The King’s Suite at the Radisson Blu Hotel was packed with smartly dressed lively people eagerly waiting for the start of Wowfest’s “Munroe Bergdorf In Conversation With Lady Phyll” event. Before now, I had only seen these events on tv, although entertaining, none had been of any personal interest to me. I could tell this was a big deal to many and not just to me, a local 45 year old black, bisexual woman.   

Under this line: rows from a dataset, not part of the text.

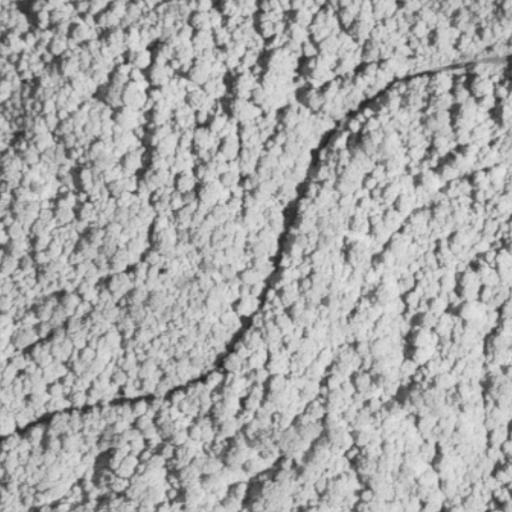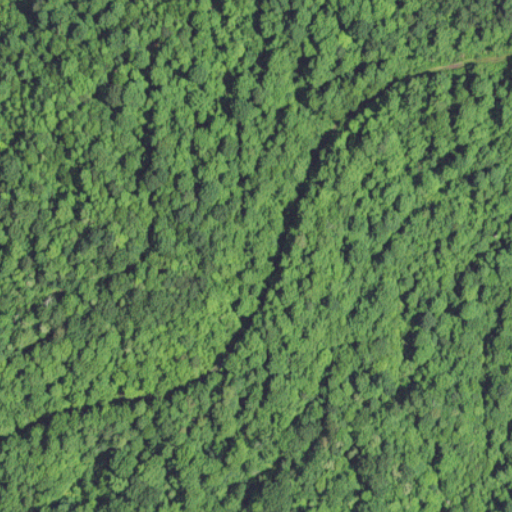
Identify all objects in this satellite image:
quarry: (33, 413)
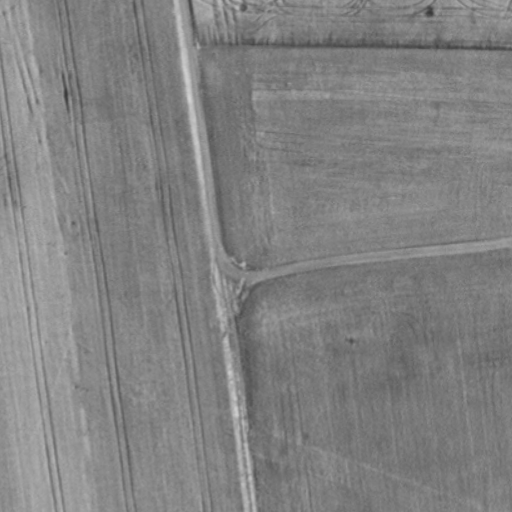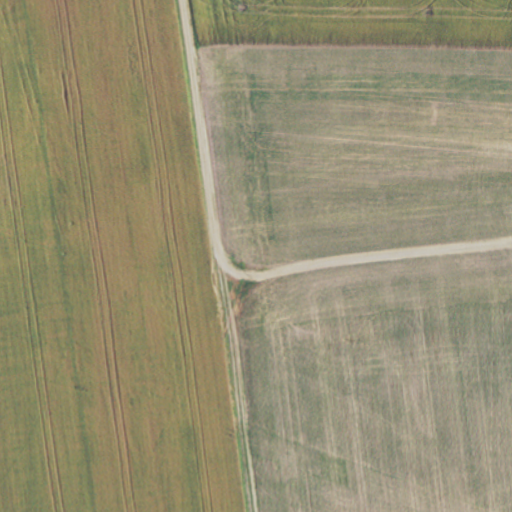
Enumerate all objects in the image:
road: (254, 254)
road: (388, 296)
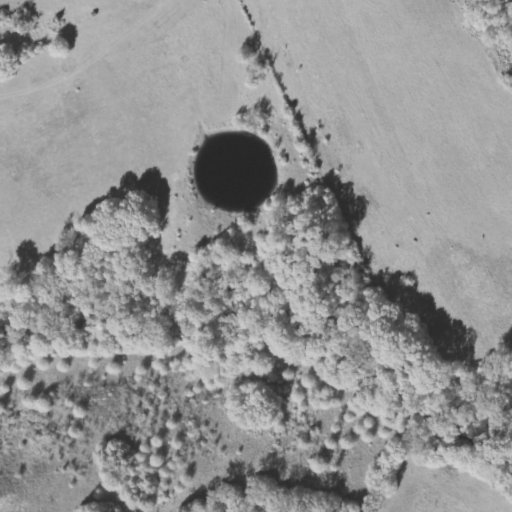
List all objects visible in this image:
road: (83, 57)
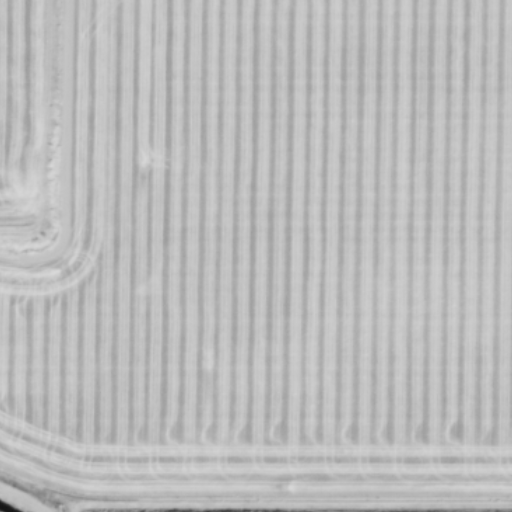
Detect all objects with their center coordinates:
crop: (255, 255)
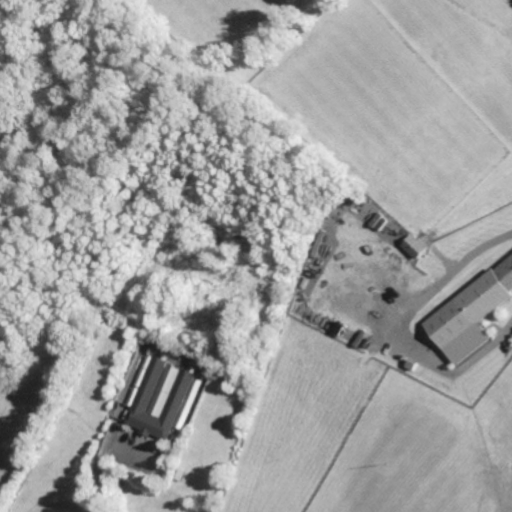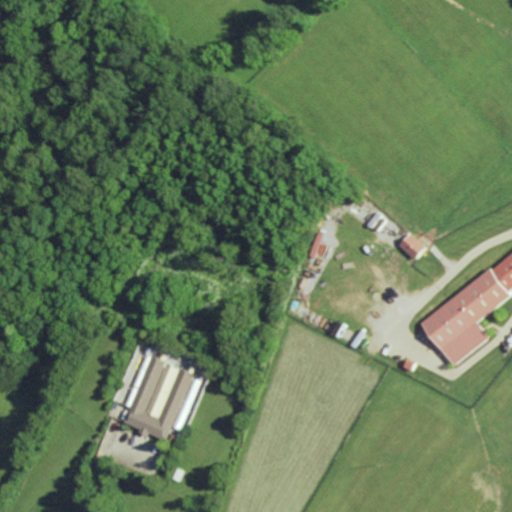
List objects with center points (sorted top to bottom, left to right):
building: (415, 246)
building: (470, 312)
road: (401, 320)
road: (506, 329)
building: (160, 397)
road: (100, 463)
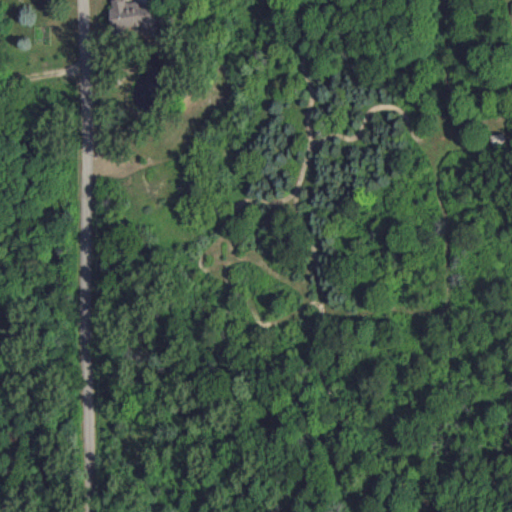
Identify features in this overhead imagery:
building: (134, 15)
road: (41, 76)
road: (84, 255)
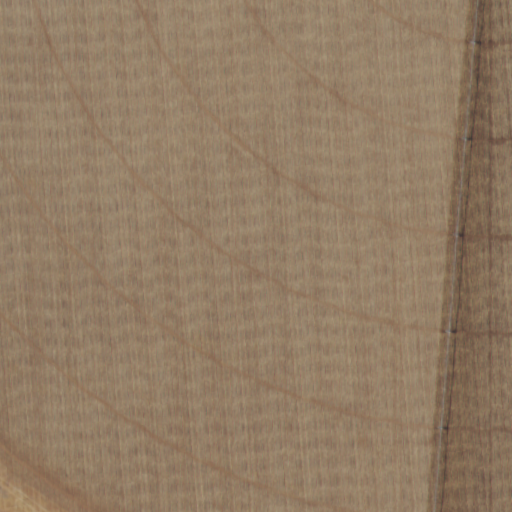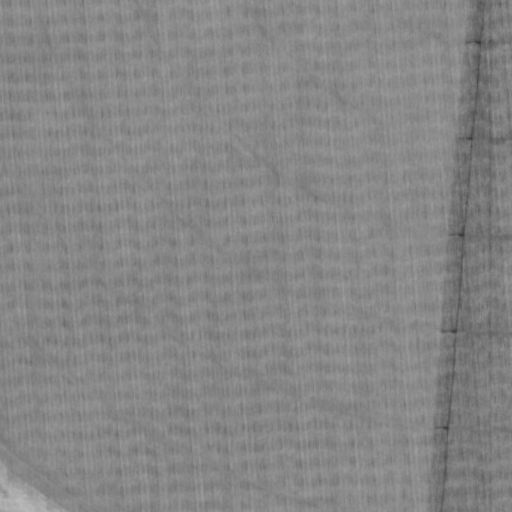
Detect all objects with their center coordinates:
crop: (257, 254)
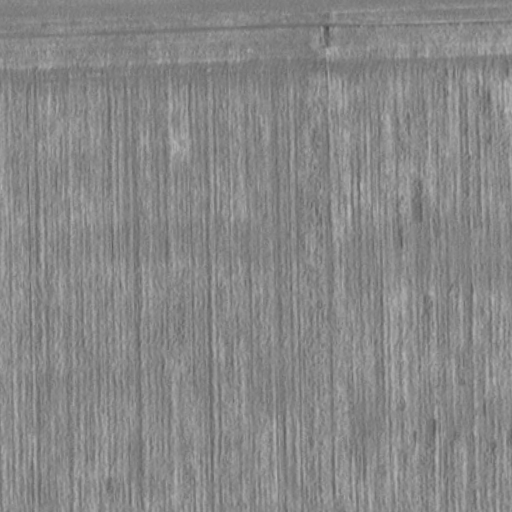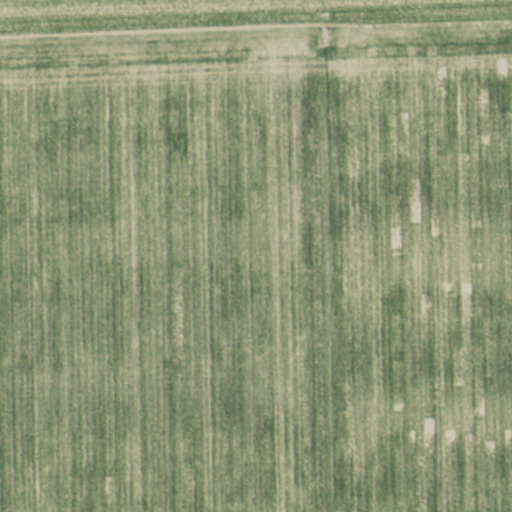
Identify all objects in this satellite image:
crop: (256, 256)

Lady Phyll, co-founder of UK Black Pride is in her words, “a change maker, a woman that does not like to edit herself” and someone who feels every day is Black History Month. Lady Phyll insisted that those who are marginalised CAN “occupy space” and not be apologetic about it. Although she supported and still supports Pride, it did not address the differences in the journeys faced by black and brown people and they were seen only as tokens of inclusiveness. Munroe Bergdorf is an “activist who challenges notions of race and gender”. She’s anti-prejudice and acknowledges and unpacks social constructs. Munroe as a lighter skinned black woman knows she is more likely to experience privilege as in “invited to a seat at the table” but will always voice the concerns of those who are not.     

Both women got applause throughout the “Conversation” for their raw human connection with the audience. The black women were like “You’re so right, you get me!” and the white women were like “You’re so right, I get it!”. I’ve never felt so much reassurance and harmony from so many white people in 1 room when race is being discussed. The overall message of the night was “ACTIVISM!!” done your way. Munroe Bergdorf says we must open up the conversation to non like-minded people and Lady Phyll says not at the cost of our mental health. So many of us know how exhausting that can be. How do you reach people who do not want to hear, learn and grow? Lady Phyll says people are more likely to accept something read on their phone whilst they’re by themselves than with a group. We were told to be excited for people that aren’t like us and not to expect someone to know our struggles if we refuse to see theirs. “Unpack, unlearn what we’ve been told. It’s tense, it’s awkward but it’s going to get better”. The night resulted in a deserved standing ovation. I felt jubilant, like I was part of something important and new. Lady Phyll urges people who are starting or have already started something within their community to get in touch because the help is out there.